W niedzielę Polacy przegrali z Hiszpanią 22:33 na zakończenie turnieju kwalifikacyjnego w Alicante, a do awansu potrzebowali remisu. Nie potrafili nawiązać równorzędnej walki z gospodarzami imprezy i zamiast nich w Londynie wystąpią Serbowie.

Reklama

Teraz musi minąć kilka dni, aby wyciągnąć z tego odpowiednie wnioski. Mam swoich najbliższych, a tej pracy poświęciłem bardzo dużo czasu. Jednak nie po to kiedyś zaczynałem pracę z tą kadrą od zera, żeby teraz z niej rezygnować. Ktoś kto mówi, że sam odejdę w ogóle mnie nie zna. Mam jeszcze energię i pomysły na prowadzenie tej reprezentacji - powiedział Wenta.

Po niedzielnym meczu do szatni polskiego zespołu przyszedł prezes PKOl i jednocześnie Polskiego Związku Piłki Ręcznej Andrzej Kraśnicki.

Póki co nie rozmawialiśmy o przyszłości. Prezes podziękował nam tylko za walkę i zapowiedział zmiany w ogólnym tego słowa znaczeniu - przyznał szkoleniowiec kadry.

W związku z niepowodzeniem w Alicante pojawiły się opinie o zbyt dużej presji na zawodnikach. To właśnie ona miała się przyczynić m.in. do niedzielnej porażki.

Wspólnie przeszliśmy bardzo daleką drogę. Kiedyś przed wylotem na jakiś turniej, na lotnisku nie było dziennikarzy, a zawodnicy byli ubrani w swoje prywatne stroje. Teraz jednak ci gracze są praktycznie osobami publicznymi.
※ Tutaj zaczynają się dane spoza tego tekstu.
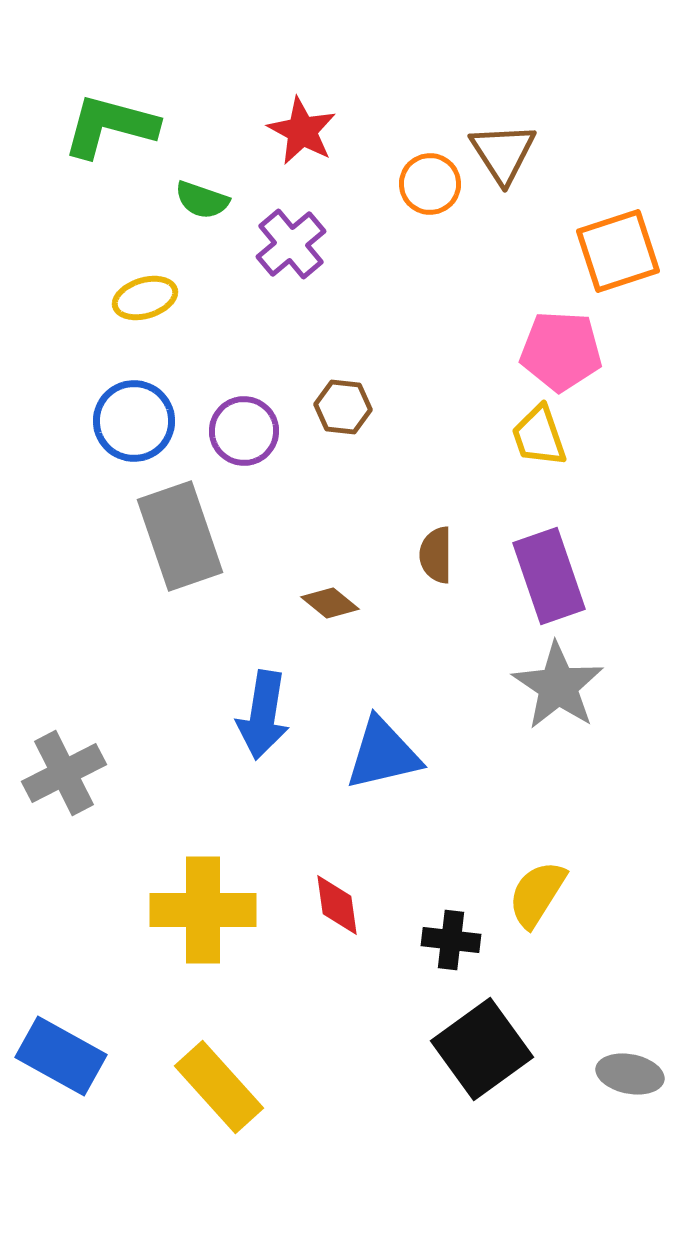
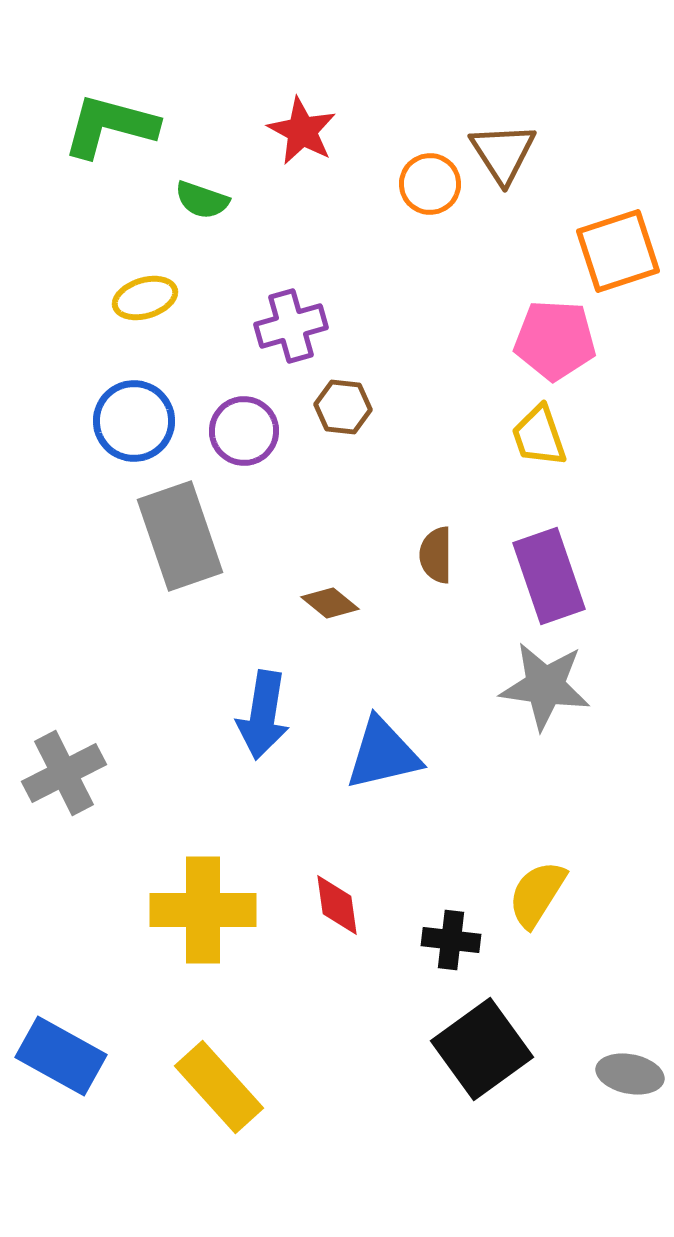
purple cross: moved 82 px down; rotated 24 degrees clockwise
pink pentagon: moved 6 px left, 11 px up
gray star: moved 13 px left; rotated 26 degrees counterclockwise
Z tym wiąże się rozpoznawalność, ale też odpowiedzialność. Jednak zawsze im powtarzałem, że gra w kadrze pociąga za sobą również obowiązki - mówił Wenta.

Do zajęcia trzeciego miejsca na turnieju w Alicante przyczyniła się też sobotnia porażka z Serbami. Na niewiele ponad minutę przed końcem Polacy prowadzili różnicą trzech bramek, aby ostatecznie zremisować.